Wait a second, right? Political observers have indeed seen the last two words before — for months and months in 2016. It was the campaign slogan of the 2016 Democratic nominee, former Secretary of State Hillary Clinton.

Some former Clinton aides noticed immediately.

Jesse Ferguson, a press secretary for her 2016 White House bid, quote-tweeted the president by using the same capitalization his former boss did on campaign signs, merchandise and event backdrops.

The president in recent weeks has changed his tune after for years saying he defeated Clinton in part because she was a subpar candidate whom he outworked in crucial swing states like Ohio, Pennsylvania, Florida, Michigan and Wisconsin.

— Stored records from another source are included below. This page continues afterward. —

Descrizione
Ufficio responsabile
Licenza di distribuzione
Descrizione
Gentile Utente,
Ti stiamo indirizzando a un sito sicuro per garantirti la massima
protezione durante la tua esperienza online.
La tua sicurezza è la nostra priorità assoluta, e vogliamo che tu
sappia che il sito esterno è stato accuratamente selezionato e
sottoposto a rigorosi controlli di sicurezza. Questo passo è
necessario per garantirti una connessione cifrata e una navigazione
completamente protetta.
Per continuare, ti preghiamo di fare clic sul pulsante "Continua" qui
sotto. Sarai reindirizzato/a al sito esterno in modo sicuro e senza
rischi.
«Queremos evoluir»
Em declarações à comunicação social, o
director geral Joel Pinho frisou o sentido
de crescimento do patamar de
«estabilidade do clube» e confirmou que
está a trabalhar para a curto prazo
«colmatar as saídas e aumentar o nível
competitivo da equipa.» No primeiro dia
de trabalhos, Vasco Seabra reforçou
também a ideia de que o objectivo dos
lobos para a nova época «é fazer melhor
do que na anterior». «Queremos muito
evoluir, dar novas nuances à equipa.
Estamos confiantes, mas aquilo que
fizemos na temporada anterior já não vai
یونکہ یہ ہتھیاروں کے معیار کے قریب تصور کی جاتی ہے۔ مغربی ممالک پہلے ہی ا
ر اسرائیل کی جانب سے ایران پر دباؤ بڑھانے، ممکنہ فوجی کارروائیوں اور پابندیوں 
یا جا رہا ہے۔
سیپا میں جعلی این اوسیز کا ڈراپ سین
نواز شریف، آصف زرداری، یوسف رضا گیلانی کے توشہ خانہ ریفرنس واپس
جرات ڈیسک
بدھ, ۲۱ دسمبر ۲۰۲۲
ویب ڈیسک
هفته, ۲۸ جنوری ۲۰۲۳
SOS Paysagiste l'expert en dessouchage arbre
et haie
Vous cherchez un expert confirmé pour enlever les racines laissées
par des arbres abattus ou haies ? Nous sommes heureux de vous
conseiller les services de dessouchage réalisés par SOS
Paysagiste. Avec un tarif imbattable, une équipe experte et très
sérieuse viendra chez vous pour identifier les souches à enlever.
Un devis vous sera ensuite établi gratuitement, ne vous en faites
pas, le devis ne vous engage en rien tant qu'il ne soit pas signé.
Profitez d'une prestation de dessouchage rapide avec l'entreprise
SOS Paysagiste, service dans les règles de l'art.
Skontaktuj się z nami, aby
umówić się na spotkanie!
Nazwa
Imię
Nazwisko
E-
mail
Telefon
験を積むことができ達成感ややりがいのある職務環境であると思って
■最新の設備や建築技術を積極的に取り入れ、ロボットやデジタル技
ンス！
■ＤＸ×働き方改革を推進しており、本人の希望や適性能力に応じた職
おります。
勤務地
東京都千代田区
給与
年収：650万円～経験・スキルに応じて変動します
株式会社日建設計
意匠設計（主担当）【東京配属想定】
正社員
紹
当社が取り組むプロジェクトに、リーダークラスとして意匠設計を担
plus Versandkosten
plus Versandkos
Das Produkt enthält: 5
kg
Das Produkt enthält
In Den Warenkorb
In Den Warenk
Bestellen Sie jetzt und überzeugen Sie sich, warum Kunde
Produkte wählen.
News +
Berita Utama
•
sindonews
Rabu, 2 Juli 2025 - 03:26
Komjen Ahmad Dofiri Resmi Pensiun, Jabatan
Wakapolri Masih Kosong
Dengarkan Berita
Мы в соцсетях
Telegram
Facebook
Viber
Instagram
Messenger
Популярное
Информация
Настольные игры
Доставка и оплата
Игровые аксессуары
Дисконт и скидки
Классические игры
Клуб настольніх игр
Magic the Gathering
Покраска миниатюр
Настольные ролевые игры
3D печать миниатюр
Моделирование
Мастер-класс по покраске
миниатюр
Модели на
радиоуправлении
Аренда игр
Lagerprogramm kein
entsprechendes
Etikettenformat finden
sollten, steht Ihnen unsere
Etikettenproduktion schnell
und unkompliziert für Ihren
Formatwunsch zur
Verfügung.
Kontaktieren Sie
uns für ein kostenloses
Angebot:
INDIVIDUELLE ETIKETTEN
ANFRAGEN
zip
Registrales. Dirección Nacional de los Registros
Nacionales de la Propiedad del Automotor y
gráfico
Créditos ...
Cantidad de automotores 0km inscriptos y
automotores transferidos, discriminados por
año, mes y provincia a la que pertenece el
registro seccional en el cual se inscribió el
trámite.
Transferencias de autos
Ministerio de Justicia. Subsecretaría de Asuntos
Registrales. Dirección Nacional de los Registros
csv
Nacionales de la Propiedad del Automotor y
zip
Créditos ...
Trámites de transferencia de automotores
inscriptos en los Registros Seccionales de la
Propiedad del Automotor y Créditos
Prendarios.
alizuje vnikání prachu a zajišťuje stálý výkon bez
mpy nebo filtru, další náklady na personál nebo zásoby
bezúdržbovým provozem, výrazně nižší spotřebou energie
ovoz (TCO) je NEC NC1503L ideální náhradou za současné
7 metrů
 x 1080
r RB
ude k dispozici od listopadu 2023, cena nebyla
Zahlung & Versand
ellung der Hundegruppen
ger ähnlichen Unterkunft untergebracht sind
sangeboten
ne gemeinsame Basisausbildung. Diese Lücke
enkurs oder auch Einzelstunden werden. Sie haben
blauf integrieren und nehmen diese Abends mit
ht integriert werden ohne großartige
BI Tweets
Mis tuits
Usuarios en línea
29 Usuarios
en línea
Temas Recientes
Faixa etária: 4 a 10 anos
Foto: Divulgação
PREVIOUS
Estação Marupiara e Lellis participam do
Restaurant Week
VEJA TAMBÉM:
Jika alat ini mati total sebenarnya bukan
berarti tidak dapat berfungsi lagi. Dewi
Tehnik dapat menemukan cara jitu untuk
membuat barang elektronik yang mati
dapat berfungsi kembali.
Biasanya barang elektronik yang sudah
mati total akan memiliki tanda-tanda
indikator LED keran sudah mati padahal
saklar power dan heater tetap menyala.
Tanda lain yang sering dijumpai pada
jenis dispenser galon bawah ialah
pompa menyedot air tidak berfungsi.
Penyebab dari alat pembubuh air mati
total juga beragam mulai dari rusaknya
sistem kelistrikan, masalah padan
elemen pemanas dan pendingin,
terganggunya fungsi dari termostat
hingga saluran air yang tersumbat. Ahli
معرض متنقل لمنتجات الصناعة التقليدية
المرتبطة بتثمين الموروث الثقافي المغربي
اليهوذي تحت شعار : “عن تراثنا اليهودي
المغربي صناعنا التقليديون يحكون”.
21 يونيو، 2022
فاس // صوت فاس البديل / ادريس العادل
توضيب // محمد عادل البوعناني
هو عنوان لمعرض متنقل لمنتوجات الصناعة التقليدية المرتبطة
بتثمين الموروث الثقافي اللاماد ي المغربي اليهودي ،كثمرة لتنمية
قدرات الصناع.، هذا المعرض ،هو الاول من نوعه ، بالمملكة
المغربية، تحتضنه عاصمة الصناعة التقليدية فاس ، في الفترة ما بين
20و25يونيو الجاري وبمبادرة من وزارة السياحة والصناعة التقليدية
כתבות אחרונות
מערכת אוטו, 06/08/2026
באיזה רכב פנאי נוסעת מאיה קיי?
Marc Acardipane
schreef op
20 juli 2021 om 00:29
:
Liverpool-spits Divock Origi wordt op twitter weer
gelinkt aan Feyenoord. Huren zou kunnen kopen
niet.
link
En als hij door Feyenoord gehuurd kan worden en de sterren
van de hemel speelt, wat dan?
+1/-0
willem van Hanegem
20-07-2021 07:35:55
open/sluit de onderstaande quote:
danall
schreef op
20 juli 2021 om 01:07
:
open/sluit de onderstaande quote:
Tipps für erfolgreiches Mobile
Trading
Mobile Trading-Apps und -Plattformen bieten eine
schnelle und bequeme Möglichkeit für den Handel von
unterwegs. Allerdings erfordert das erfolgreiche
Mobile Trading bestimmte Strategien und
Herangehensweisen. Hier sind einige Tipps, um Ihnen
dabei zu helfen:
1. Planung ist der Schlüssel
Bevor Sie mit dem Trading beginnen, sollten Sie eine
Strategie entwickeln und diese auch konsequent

Now, however, he calls her a “fighter,” saying none of the 2020 candidates have her grit and toughness.

Trump has yet to hit the campaign trail in earnest, but aides say he will busily jet across the country next year as he seeks a second term. As he prepares his strategy, the president increasingly focuses on Biden as the most likely candidate to emerge from the crowded Democratic field.

[Thursday eyed for Senate budget vote, August recess start]

“I am watching. I think, right now, it will be ‘Sleepy Joe.’ I think. I feel he’ll limp across the line. That’s what I think,” Trump told reporters Tuesday as he left the White House for an event in Williamsburg, Virginia. “So what I think doesn’t mean anything, but I know the other people. I know him. I think he’s off his game by a lot. But, I think, personally, I think it’s going to be ‘Sleepy Joe.’”

Trump has repeatedly used that nickname for Biden, whom multiple polls give a nearly double-digit lead over the president in a hypothetical head-to-head race, to suggest the 76-year-old former vice president and senator is too old to be commander in chief.

For his part, Biden again on Wednesday evening made a pitch to voters that he is the lone 2020 candidate who can oust Trump from the Oval Office.

“This most consequential election any one of you has ever participated in,” Biden said. “Four more years of Donald Trump will go down as an aberration. Hard to overcome the damage he’s done. We can overcome it.”